Ich bin mal wieder einem Brotbacktrend aufgesessen. Diesmal sind es die Extrudate, die ein Brot besonders rösch machen und die Frischhaltung verbessern sollen.

Extrudate sind Getreideflocken, -flakes, -granulate oder ähnliches, die mit Druck und Hitze in ihrer Struktur verändert wurden. Das Getreide wird dabei aufgebläht, wie ein Erdnussflip, aber in viel kleinerem Maßstab. Ich habe ein Hartweizengranulat von bon’gu verwendet, welches einfach wie Mehl verwendet werden kann und einen Teil (5-10%) der normalen Mehlmenge ersetzt. Das Extrudat kann besonders gut Wasser binden, deswegen sollte man die Wassermenge auch etwas erhöhen. Diese Wasserbindung sorgt dann auch für die bessere Frischhaltung. 

Hartweizenbrot

Die Krume ist etwas feinporiger geworden als bei dem gleichen Rezept ohne Extrudat, vielleicht hat das aber auch an anderen Faktoren gelegen (vielleicht hatte mein Sauerteig einen schlechten Tag). Dafür hatte das fertige Brot etwas mehr Volumen, als sonst.
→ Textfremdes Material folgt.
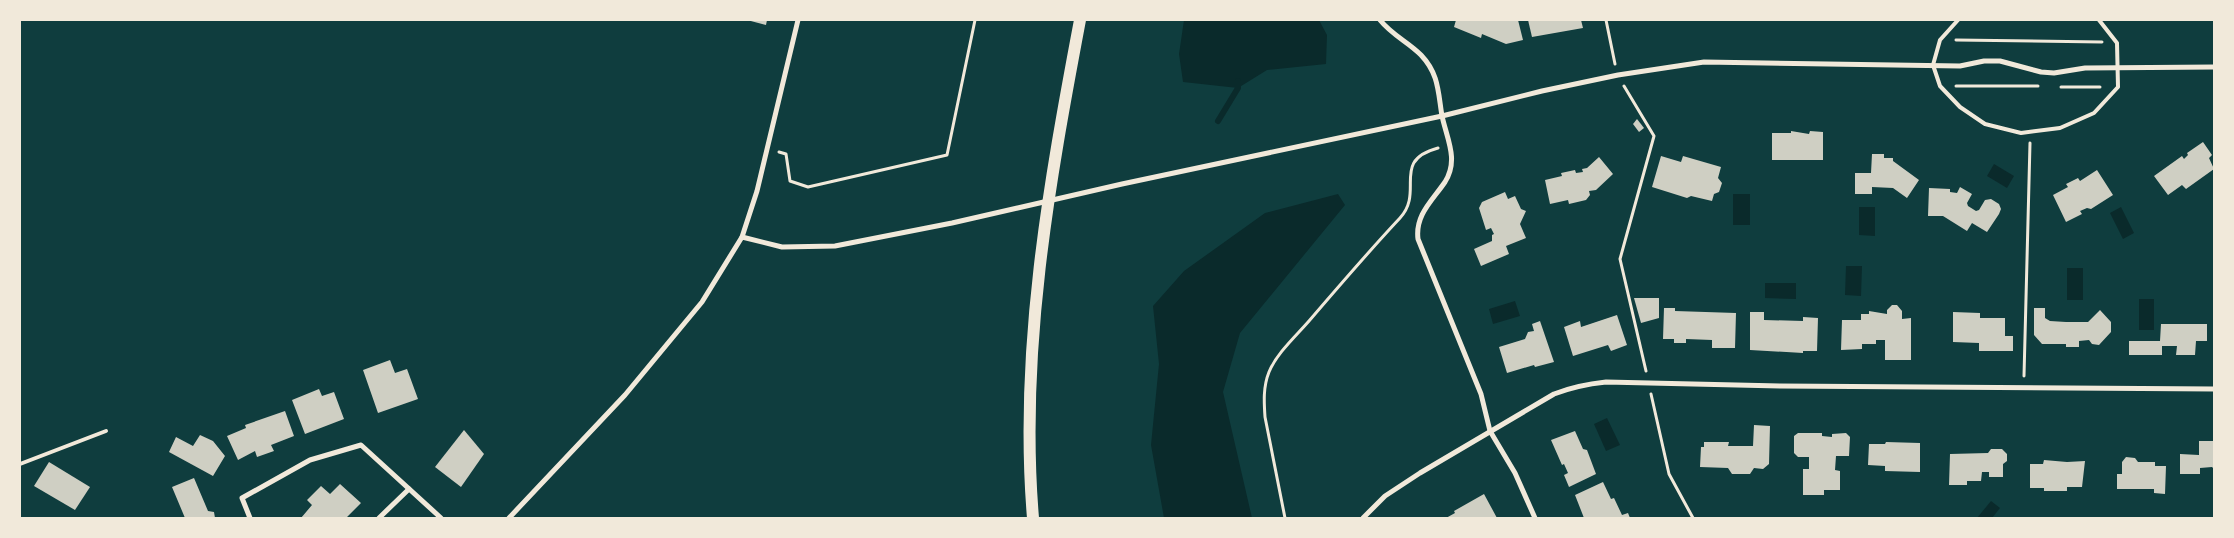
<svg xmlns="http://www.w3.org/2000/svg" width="2234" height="538" viewBox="0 0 2234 538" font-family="Georgia,serif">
	<rect width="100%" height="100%" fill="#0f3d3e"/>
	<!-- water -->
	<g fill="#0a2a2b">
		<path d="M1184,20H1319L1327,35L1326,64L1267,70L1238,88L1183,82L1179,54Z"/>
		<path d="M1994,164L2014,176L2007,188L1987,176Z"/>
		<path d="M1338,194L1345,205L1240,333L1223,392L1252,518H1164L1151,445L1159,364L1153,306L1184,271L1265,213Z"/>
		<rect x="1733" y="194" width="17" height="31"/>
		<path d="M1859,207H1875V236L1859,235Z"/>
		<path d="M2121,207L2134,233L2123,239L2110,213Z"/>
		<path d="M1846,266H1862L1861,296L1845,295Z"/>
		<rect x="2067" y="268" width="16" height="32"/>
		<path d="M1765,283H1796V299L1765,298Z"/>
		<rect x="2139" y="299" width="15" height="31"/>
		<path d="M1515,301L1520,316L1493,324L1489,309Z"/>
		<path d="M1607,418L1620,445L1606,451L1594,424Z"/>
		<path d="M1991,501L2000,508L1992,518H1977Z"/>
	</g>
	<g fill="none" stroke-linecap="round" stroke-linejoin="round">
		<!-- stream -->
		<path stroke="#0a2a2b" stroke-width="6" d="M1218,121L1238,88V81"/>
	</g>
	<!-- building -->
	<g fill="#cfcfc3">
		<path d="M747,20H767L766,25Z"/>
		<path d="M1456,20H1518L1523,40L1506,44L1482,34L1481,38L1454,27Z"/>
		<path d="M1528,20H1581L1583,28L1532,37Z"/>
		<path d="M1637,119L1644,128L1639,132L1633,124Z"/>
		<path d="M1791,131L1809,134L1810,131L1823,132V160H1772V133H1791Z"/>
		<path d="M2203,142L2212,155L2209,158L2214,169L2186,189L2182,185L2168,195L2154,176L2182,156L2184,159L2188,155L2187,153Z"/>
		<path d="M1872,154H1884V158H1893V161L1919,180L1907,198L1893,188L1872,187V194H1855V173H1871Z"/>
		<path d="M1661,156L1681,162L1683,156L1721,167L1718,178L1722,183L1719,192L1714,194L1712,201L1691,196L1687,198L1652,187Z"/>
		<path d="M1599,157L1613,174L1596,190L1589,191L1590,195L1586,200L1569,204L1568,200L1550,204L1545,180L1562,176L1561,173L1575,170L1576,173L1583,172L1582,169L1587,168Z"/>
		<path d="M2097,170L2113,195L2091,209L2087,208L2080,211L2082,214L2066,222L2053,195L2068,187L2066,184L2078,178L2080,181Z"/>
		<path d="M1960,187L1972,194L1967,203L1968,206L1976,211L1979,210L1985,200L1991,199L1999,204L2001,209L1999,214L1987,232L1972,223L1967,231L1943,216H1928L1929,188L1950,189V192L1957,193Z"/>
		<path d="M1505,192L1508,199L1515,196L1521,209L1526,211L1520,224L1526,238L1506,246L1509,254L1481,266L1474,249L1492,241V235L1494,234L1491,228L1486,230L1479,208L1482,202Z"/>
		<path d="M1634,298H1659V318L1641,323Z"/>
		<path d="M1892,305H1897L1902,311V319L1911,318V360H1885V340H1876V344H1862V349L1841,350L1842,320H1861V314H1869V311L1887,314V310Z"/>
		<path d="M1664,308H1675V311L1736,313L1735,348H1712V340L1686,339V343H1674V339H1663Z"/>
		<path d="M2034,308H2045V318L2050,321L2066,322H2088L2100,310L2111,322V332L2099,345L2092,344L2089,340L2079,341V347H2066V344H2042L2034,335Z"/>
		<path d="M1750,312H1764V320L1803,321V317L1818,318L1817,351H1803V353L1750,350Z"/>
		<path d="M1953,312L1980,313V318H2005V336H2013V351H1979V343L1953,342Z"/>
		<path d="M1617,315L1627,345L1611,351L1608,345L1573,356L1564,327L1580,321L1581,327Z"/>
		<path d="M1540,321L1554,362L1535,367L1534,365L1507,373L1499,347L1525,339L1528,332L1534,331L1532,324Z"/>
		<path d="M2161,324H2207V341H2196L2195,355H2176L2177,346H2162V355H2129V341H2160Z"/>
		<path d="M390,360L395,373L407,369L418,399L378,413L363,370Z"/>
		<path d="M319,389L322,396L334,392L344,419L305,434L292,400Z"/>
		<path d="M285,411L294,436L271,445L274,451L257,457L255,451L238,460L227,436L246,428L245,425Z"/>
		<path d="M1754,425L1770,426L1769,464L1763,469L1754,468L1750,474H1732L1728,468L1700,467L1701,447H1704V442H1729L1728,446H1753Z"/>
		<path d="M464,430L484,454L461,487L435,467Z"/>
		<path d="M1575,431L1583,449L1587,450L1596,474L1569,487L1564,475L1568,473L1564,464L1562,465L1551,440Z"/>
		<path d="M1798,433H1822V436L1832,437V434L1846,433L1850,437L1849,456H1836L1835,470L1840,471V490H1824V495H1803V469H1809V457H1798L1794,453V436Z"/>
		<path d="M200,435L213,441L225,456L213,476L169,452L176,437L193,446Z"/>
		<path d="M2199,441H2213L2214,469L2212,467L2200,468V474H2180V454L2199,455Z"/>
		<path d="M1886,442L1920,443V472L1885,471V466L1868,465L1869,444H1885Z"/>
		<path d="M1991,449H2002L2007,454V461L2003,464V477H1989V472H1982L1981,481H1967V485H1949L1950,454L1988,453Z"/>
		<path d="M2126,457L2135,458L2138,462H2155V466H2166L2165,494L2154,493V489H2117V474H2122V462Z"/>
		<path d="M2044,460L2067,462L2085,461L2082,487H2067V491H2044V488H2030V464H2043Z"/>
		<path d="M49,462L90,487L75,510L34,486Z"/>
		<path d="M194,478L208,511L214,512L215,518H185L172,487Z"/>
		<path d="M1603,482L1611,499L1614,498L1622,515L1628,513L1630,518H1584L1575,495Z"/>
		<path d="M340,484L361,503L346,518H301L312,505L307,500L321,486L330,494Z"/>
		<path d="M1484,494L1497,518H1446L1455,513L1454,511Z"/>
	</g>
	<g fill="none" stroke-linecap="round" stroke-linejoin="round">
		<!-- path -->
		<g stroke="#f1e9da" stroke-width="3">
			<path d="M1606,20L1615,64"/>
			<path d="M1956,40L2102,42"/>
			<path d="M1624,86L1654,136L1620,259L1646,371"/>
			<path d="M1956,86H2038"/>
			<path d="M2061,87H2100"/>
			<path d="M779,152L786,154L790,181L808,187L947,155L975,20"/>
			<path d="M2024,376L2030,143"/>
			<path d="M1651,394L1669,474L1693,518"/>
			<path d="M1285,518L1265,417C1264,402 1263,387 1269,372C1277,353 1295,337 1309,321C1339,286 1369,251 1400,218C1425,191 1390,161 1438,148"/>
		</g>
		<!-- service -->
		<g stroke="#f1e9da" stroke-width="4">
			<path d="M1958,20L1940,40L1933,65L1940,86L1960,107L1985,124L2021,133L2060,128L2094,113L2118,87L2117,43L2099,20"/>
			<path d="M20,464L106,431"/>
		</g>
		<!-- minor -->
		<g stroke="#f1e9da" stroke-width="5">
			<path d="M1380,20C1392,35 1408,42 1421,55C1439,74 1438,92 1442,116C1447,139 1459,160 1445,182C1432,201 1415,215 1418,239L1481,394L1490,431L1515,473L1535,518"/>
			<path d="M742,237L782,247L835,246L952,223L1122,184L1442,116L1542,91L1618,75L1704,62L1960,66L1984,61H2000L2041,72L2054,73L2085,68L2214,67"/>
			<path d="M250,518L242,498L310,460L361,445L441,518"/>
			<path d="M379,518L409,489"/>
			<path d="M509,518L625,395L702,302L742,237L757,191L798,20"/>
			<path d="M1363,518L1385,496L1420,473L1554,394C1572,387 1587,384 1606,382L1780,386L2214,389"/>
		</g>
		<!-- primary -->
		<path stroke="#f1e9da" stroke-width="12" d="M1033,518C1019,351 1049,184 1080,20"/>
	</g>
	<!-- border -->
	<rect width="2234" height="538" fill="none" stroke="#f1e9da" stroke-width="42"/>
</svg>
Der Ausbund mit einem fast perfekten Ohr gefällt mir auch sehr gut. Insgesamt ließ sich der Teig auch etwas besser verarbeiten, als ein Teig mit gleicher Teigausbeute aber ohne Extrudat. Man sieht auch schon am Ausbund, dass das Brot wirklich sehr rösch geworden ist. Ob sich die Frischhaltung wesentlich verbessert hat, kann ich leider nicht mit letzter Sicherheit sagen, da das Brot in kürzester Zeit vertilgt wurde. 

Hartweizenbrot

Hartweizenbrot

    Zeiten

    Passiv

    16 h

    Aktiv

    10 min

    Vorbereitung

    30 min

    Stockgare

    2 h 30 min

    Stückgare

    12 h

    Backzeit

    40 min

    Temperaturen

    Anbacken

    260°C

    Ausbacken

    220°C

    Ergibt

    1 Batard

    1000g

    Zutaten

    Zubereitung

    1. Alle Zutaten außer dem Salz auf niedrigster Stufe grob mischen und für 30 Minuten abgedeckt bei Zimmertemperatur ruhen lassen (Autolyse).
    2. Das Salz hinzufügen und den Teig auf mittlerer Stufe kneten, bis der Teig anfängt zu glänzen und sich leicht von der Schüssel löst.
    3. Den Teig für 2,5 Stunden bei Zimmertemperatur ruhen lassen. Dabei nach der 1. und 2. Stunde je einmal dehnen und falten.
    4. Den Teig vorformen / rundwirken und mit einem Tuch abgedeckt weitere 20 Minuten ruhen lassen.
    5. Den Teig mit viel Spannung langwirken (Rund funktioniert auch, falls dir die Form lieber ist) und mit dem Schluss nach oben in ein bemehltes längliches Gärkörbchen legen. Mit einem Tuch abdecken und im Kühlschrank bei 4°C für 12-16 Stunden reifen lassen.
    6. Den Backofen mit Backstein auf 260°C für mind. 1 Stunde vorheizen. Den Teig direkt aus dem Kühlschrank auf ein Backpapier stürzen (der Schluss ist nun unten), leicht mit Mehl bestäuben und einmal 3 cm tief im flachen Winkel über die gesamte Länge aufschneiden. Anschließend sofort in den Backofen geben und einmal kräftig bedampfen. Nach 10 Minuten die Temperatur auf 220°C reduzieren und das Brot für weitere 30 Minuten fertigbacken. Vor dem Anschnitt sollte das Brot auf einem Gitter gut auskühlen.